Our pedagogic challenge as I see it is to walk ourselves and our charges along the path from empiricism to its "radical" American successor, in the process laying bare the spirit and mutual influence of each on the other. We also intend to resuscitate a peripatetic style of teaching and learning usually only associated nowadays, to our hurried so-called civilization's detriment, with long-dead ancients in togas.

My colleague adds,
 as we work out the themes, and tie them to both readings and locations, i think we'll have plenty of "substance" on offer.  Among the possibilities we've discussed already, I'm thinking maybe we could work up either: (a) something that fits under an overarching question, like: How did Darwin's theories of evolution (common descent, evolution per se, gradualism, etc.) transform the problems of American philosophy (giving rise to James' radical empiricism, pragmatism per se, theory consciousness, and speculations about the varieties of religious experience)?  or (b) something that lines up the likes of, say, Hobbes (materialism) Hume (empiricism), Darwin (evolution), Schiller (pragmatism), as James' intellectual progenitors.  

That said, I do think your point about the value of "resuscitating a peripatetic style of teaching and learning we usually only associate with long-dead ancients in togas" is good enough to stand on its own--that is to say, another way we might structure the class could be around the question: How to philosophize in our times.  See, that would fit the idea of each student beginning the day with a question of their own, based on their readings of texts we select, then walking, ruminating, and conversing through the day, and then writing up the fruits of those labors at day's end.

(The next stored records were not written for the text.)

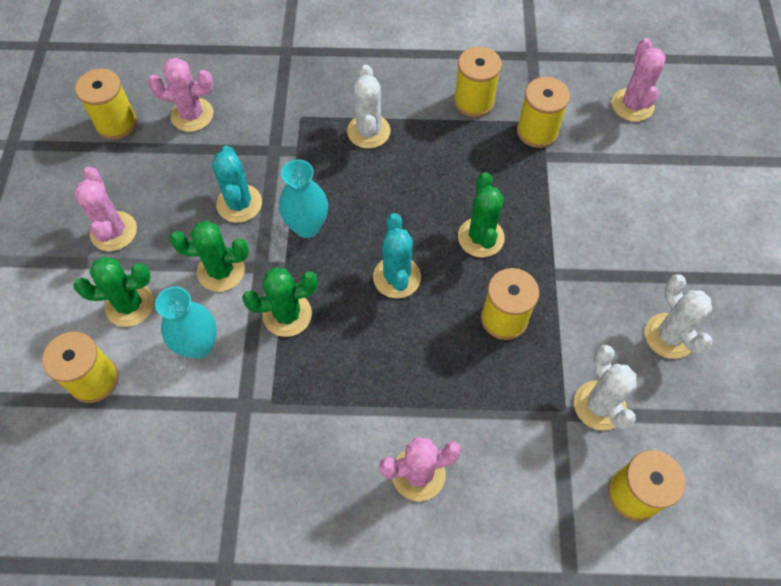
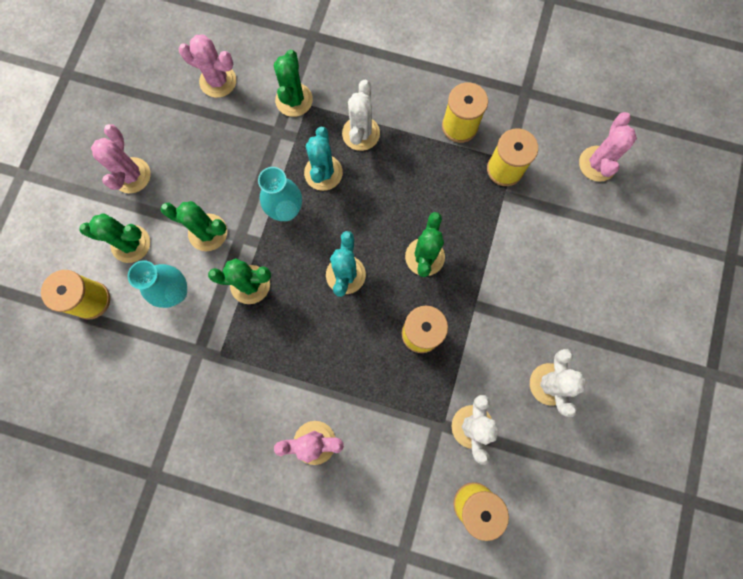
camera: 15 degrees right, 15 degrees up
yellow spool [75,69,137,140] -> none
turquoise cactus [212,145,262,223] -> turquoise cactus moved to [304,127,343,191]
none -> green cactus [274,50,313,117]

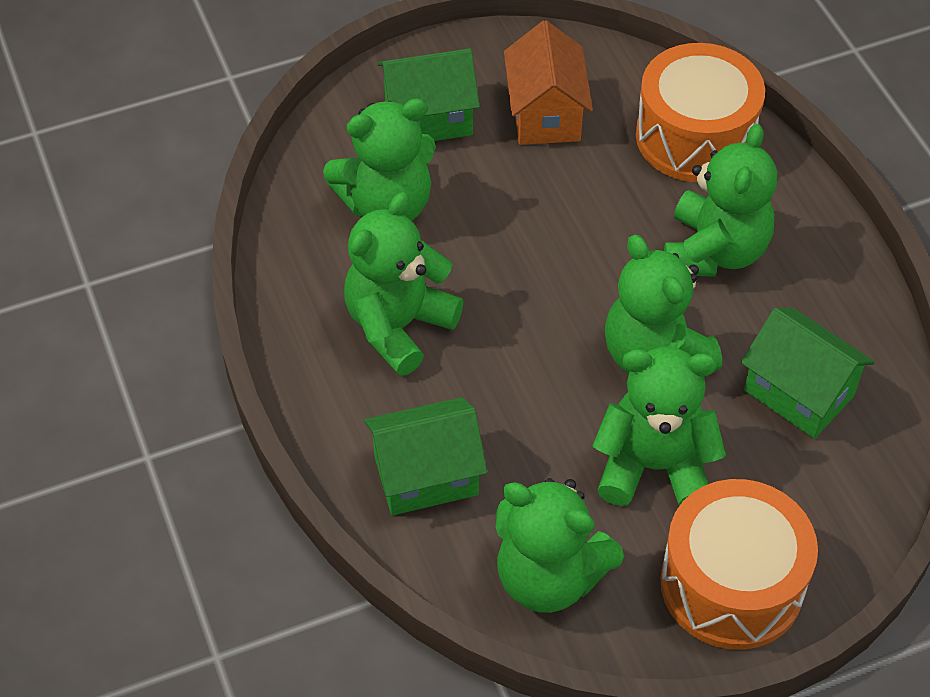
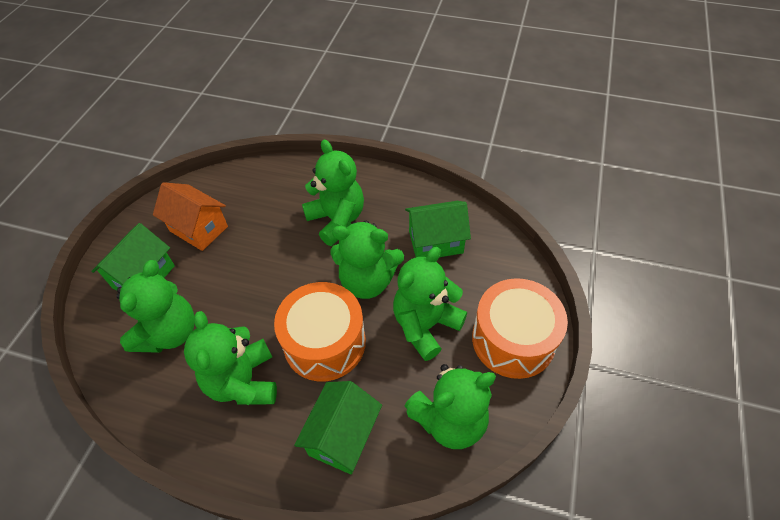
camera: 50 degrees left, 0 degrees up
orange drum [636,43,765,182] -> orange drum moved to [274,282,366,381]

I gather X's reservations over "substance" amount to the same sort of concern one has to address when seeking a Fulbright: why is it vital actually to visit foreign countries to carry out the project?  My first thought in response is something like: actually to walk the earth where Hume thought, or Hobbes tutored is more likely to stimulate thinking about roots and branches than sitting in a library in Nashville.  One's sense of history is enormously enriched when one is actually on the ground where the events and lives in view occurred and were lived.
Yes, that's it exactly. My colleague has spoken of his Roman epiphany.
 There's something special about just being in place where big ideas were hatched (I recall with minute precision looking out of Dante's windows in Florence and seeing the same sky, the same rooftops, and hearing the same din of pedestrian traffic that filled his senses, what, seven-hundred years ago ... not soon to be forgotten!).  
And I've had my Jamesian mystical moments in New Hampshire and MA.
 That's the frisson I got at James's places in Chocorua & Cambridge. Standing in the very space where he lived and died, sitting on the stone wall where he wagged his finger in Royce's face and damned the Absolute, climbing his little mountain... I have no problem pitching such moments as pedagogically valuable.
That's what we'll tell the skeptics. And as I told my old friend, in the spirit of full disclosure:  

"And then of course there's the unique British "focus" one finds only with a pint in a pub (or two)... let's be frank, that's no small part of the draw (pun unintended) for my colleague and me. I'll bet you sampled that form of focus yourself a bit, on your recent trip. Hope you did, anyway!"

Knowing him, I knew that last expression of hope was purely gratuitous. I had him at pint.

"I think it is great, and that it provides a focus of interest for students who are phil majors or thinking about become majors etc.  It is something fun to do if you are in philosophy and we need plenty of that and if it focuses students on some ideas that is great too."

Not sure if "it" means our course, or English pub culture, or both. But we're taking it as a provisional endorsement. Cheers!